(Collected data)
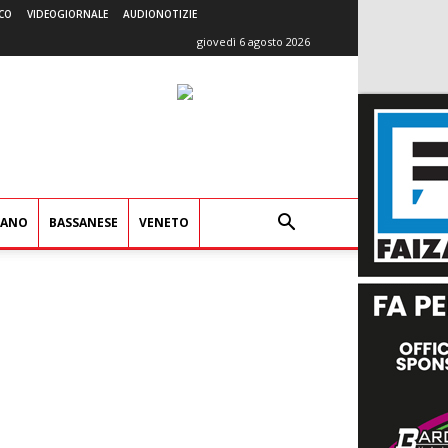
CO
VIDEOGIORNALE
AUDIONOTIZIE
giovedì 6 agosto 2026
IANO
BASSANESE
VENETO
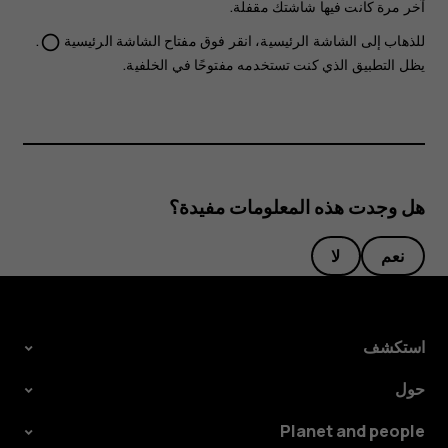
آخر مرة كانت فيها شاشتك مقفلة.
للذهاب إلى الشاشة الرئيسية، انقر فوق مفتاح الشاشة الرئيسية
.
panorama_fish_eye
يظل التطبيق الذي كنت تستخدمه مفتوحًا في الخلفية.
هل وجدت هذه المعلومات مفيدة؟
نعم
لا
استكشف
حول
Planet and people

WHAT THIS TASK INVOLVES
Reproduce every line of text in the records above without alteration, omitting the pictures.

YOUR RESPONSE
CO
VIDEOGIORNALE
AUDIONOTIZIE
giovedì 6 agosto 2026
IANO
BASSANESE
VENETO
آخر مرة كانت فيها شاشتك مقفلة.
للذهاب إلى الشاشة الرئيسية، انقر فوق مفتاح الشاشة الرئيسية
.
panorama_fish_eye
يظل التطبيق الذي كنت تستخدمه مفتوحًا في الخلفية.
هل وجدت هذه المعلومات مفيدة؟
نعم
لا
استكشف
حول
Planet and people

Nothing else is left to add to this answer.